2007 single by Klaxons

"Golden Skans" is a song released by London band Klaxons on 22 January 2007, taken from their first album Myths of the Near Future, which was released on 29 January 2007. The song reached number 16 in the UK Singles Chart on download sales on 14 January (two weeks before the release of the CD) and climbed to number 14 the next week, eventually reaching number seven after the CD release. It was a minor hit in Belgium, charting on the Ultratip charts of both Flanders and Wallonia. The track was also released on French label Ed Banger Records as a French-exclusive remix EP.

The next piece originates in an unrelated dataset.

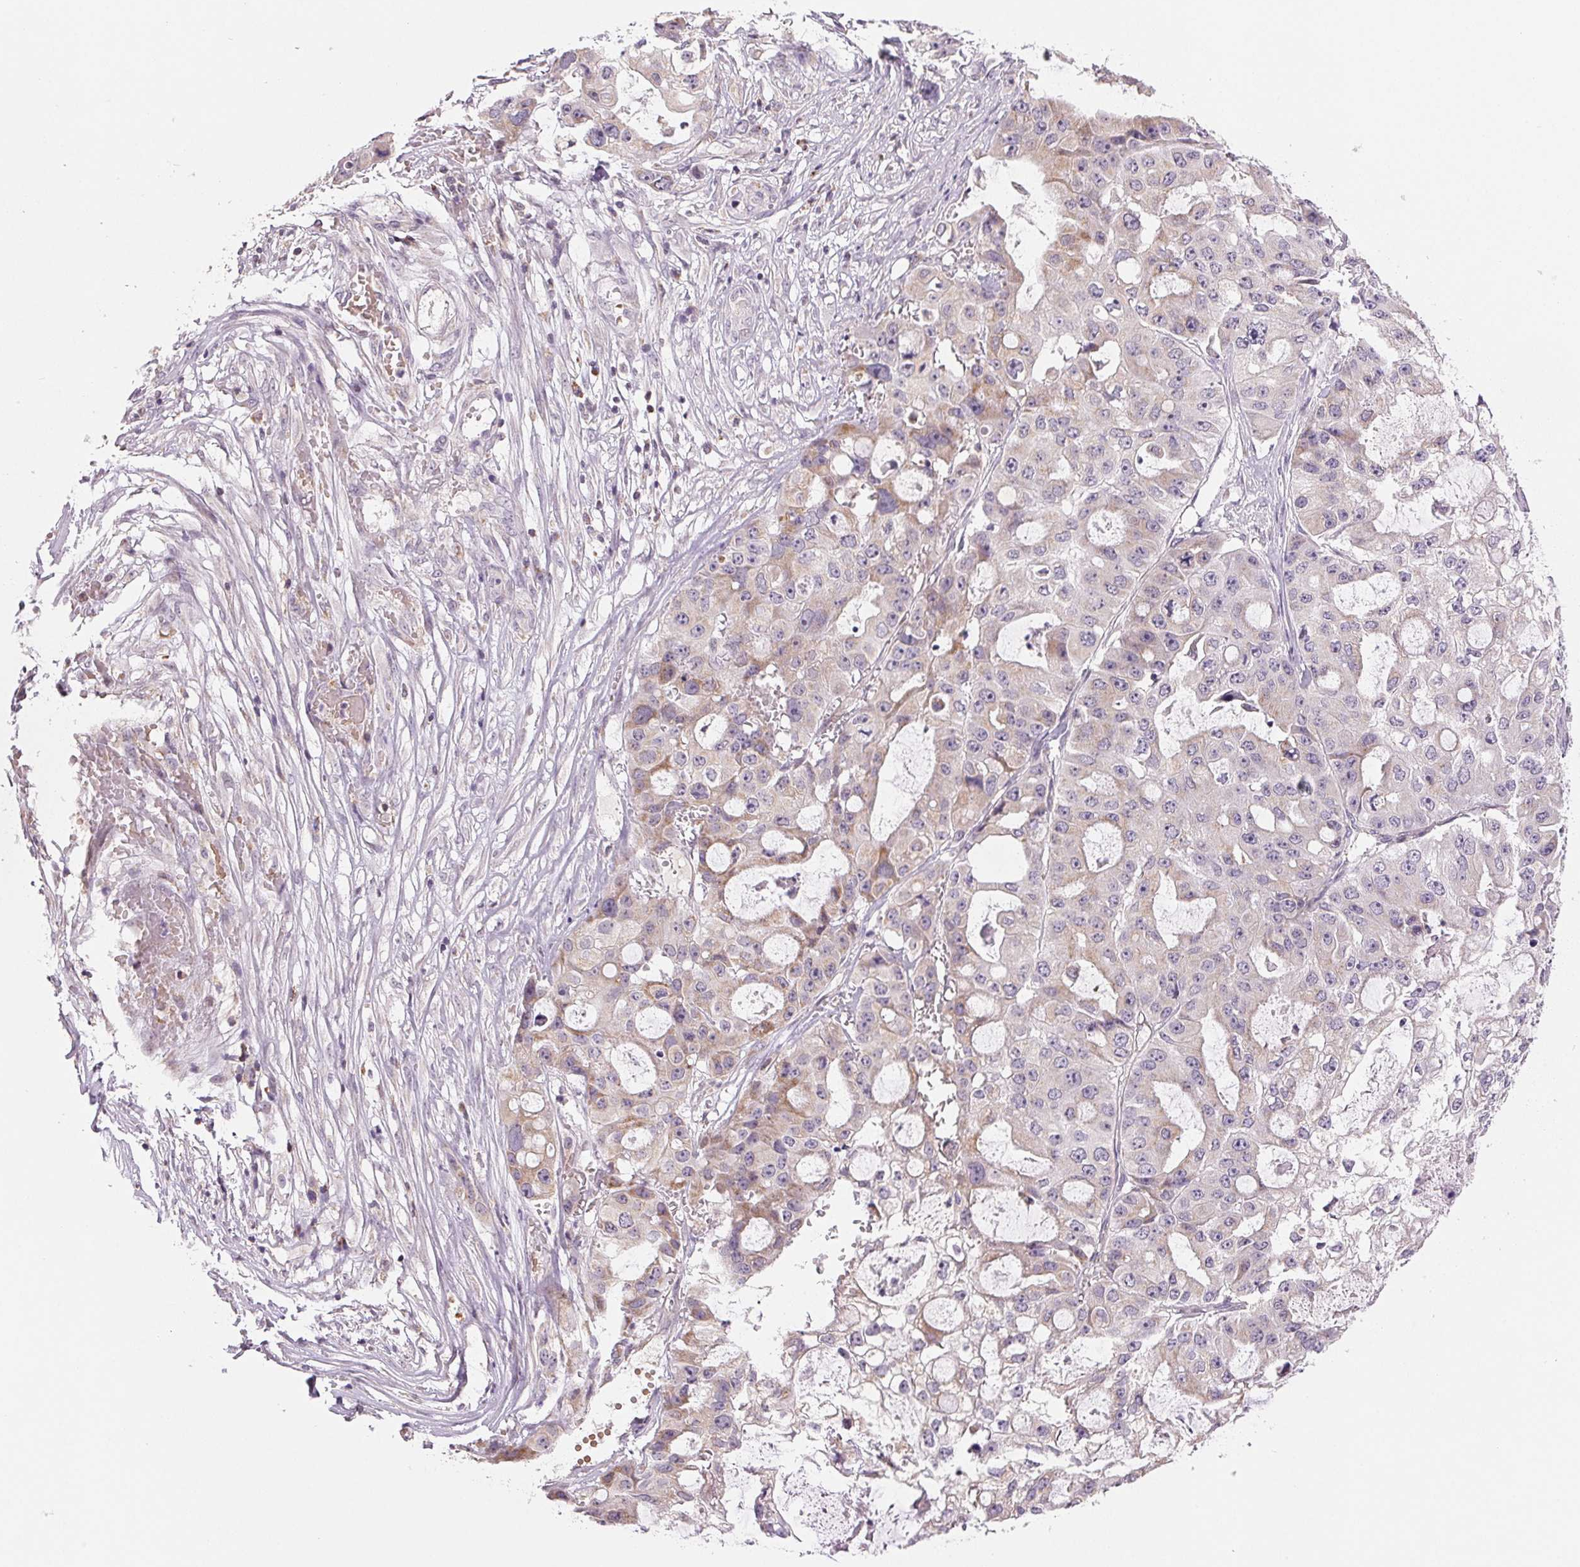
{"staining": {"intensity": "weak", "quantity": "<25%", "location": "cytoplasmic/membranous"}, "tissue": "ovarian cancer", "cell_type": "Tumor cells", "image_type": "cancer", "snomed": [{"axis": "morphology", "description": "Cystadenocarcinoma, serous, NOS"}, {"axis": "topography", "description": "Ovary"}], "caption": "Immunohistochemistry (IHC) micrograph of neoplastic tissue: serous cystadenocarcinoma (ovarian) stained with DAB (3,3'-diaminobenzidine) shows no significant protein staining in tumor cells.", "gene": "HINT2", "patient": {"sex": "female", "age": 56}}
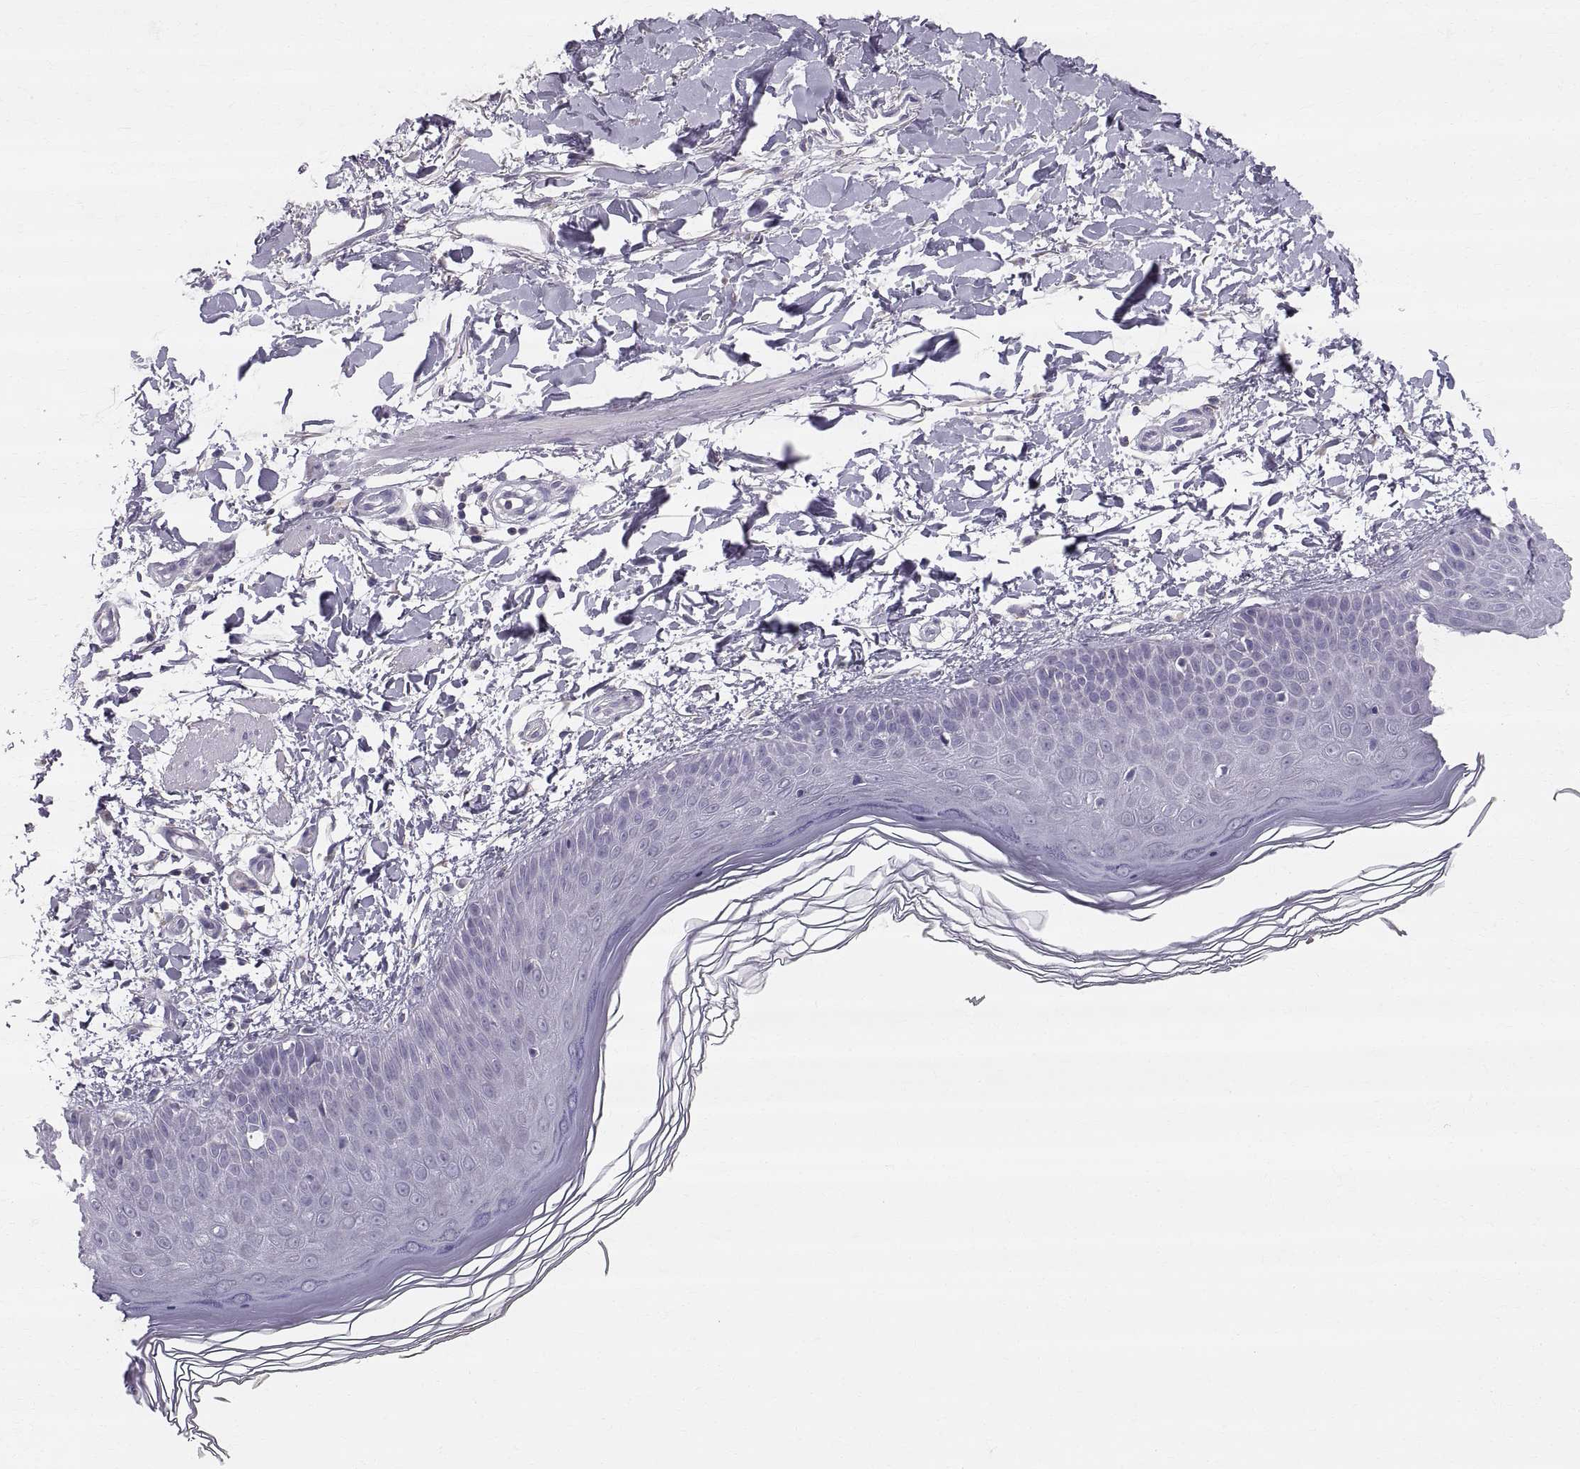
{"staining": {"intensity": "negative", "quantity": "none", "location": "none"}, "tissue": "skin", "cell_type": "Fibroblasts", "image_type": "normal", "snomed": [{"axis": "morphology", "description": "Normal tissue, NOS"}, {"axis": "topography", "description": "Skin"}], "caption": "Immunohistochemistry of unremarkable skin displays no expression in fibroblasts.", "gene": "STMND1", "patient": {"sex": "female", "age": 62}}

In May 2007, NME magazine placed "Golden Skans" at number 40 on its list of the "50 Greatest Indie Anthems Ever". In December 2007, NME voted "Golden Skans" as the best NME single of the year in 2007; furthermore, their debut album was the NME album of the year. In October 2011, NME placed it at number 97 on its list "150 Best Tracks of the Past 15 Years".

==Background==
According to a radio interview with the Klaxons, the name "Golden Skans" is derived from Clay Paky's Golden Scan stage lighting fixture.

==Music video==
The song's music video, directed by Saam Farahmand, is heavily influenced by "Can You Feel It" by the Jacksons. It features a message at the beginning very similar to the words spoken by the narrator in the "Can You Feel It" video. It also features other elements from the Jacksons' video including an inventive and contemporary use of light and dark with all three band members represented as light particles wearing different coloured ribbons, destroying certain shapes and moving dramatically to the music.

==Track listings==
- CD 1 (RINSE002CD)
1. "Golden Skans"
2. "Golden Skans" (Erol Alkan's Ekstra Spektral edit)

- CD 2 (1720646CD)
3. "Golden Skans"
4. "Hall of Records"
5. "Golden Skans" (Erol Alkans remix)
6. "Magick" (Simian Mobile Disco remix)

- 7-inch single 1 (RINSE002S)
7. "Golden Skans" (live in Manchester)
8. "The Bouncer" (live in Manchester)

- 7-inch single 2 (RINSE002SX)
9. "Golden Skans"
10. "Atlantis to Interzone" (live in Manchester)

==Charts==

===Weekly charts===

| Chart (2007) | Peak position |
|---|---|
| Belgium (Ultratip Bubbling Under Flanders) | 11 |
| Belgium (Ultratip Bubbling Under Wallonia) | 17 |
| European Hot 100 Singles (Billboard) | 28 |
| Scotland Singles (Official Charts) | 6 |
| Switzerland Airplay (Schweizer Hitparade) | 81 |
| UK Singles (Official Charts) | 7 |

===Year-end charts===

| Chart (2007) | Position |
|---|---|
| UK Singles (OCC) | 78 |

==Certifications==

| Region | Certification | Certified units/sales |
| United Kingdom (BPI) | Platinum | 600,000^{‡} |
^{‡} Sales+streaming figures based on certification alone.

==Covers==
The song has been covered on BBC Radio 1's Live Lounge on different occasions by both Mark Ronson and Kaiser Chiefs. In 2010, the Portuguese band Clã made a cover for a national radio show called "3 Pistas" (3 Tracks). Since then, they released a video clip for the song.

==In popular culture==
An instrumental remix of the song has featured in the background of television trails for Brothers & Sisters on Channel 4, for BBC shows The Restaurant and Waterloo Road, and for ITV's Emmerdale, all in 2007.

The song is featured on the soundtrack of Gran Turismo 5 Prologue.

The song has also been used on an ad for Garnier Fructis. In 2012, the song was used for the TV advertisement of Slovakia's 15th anniversary of Orange mobile network operator.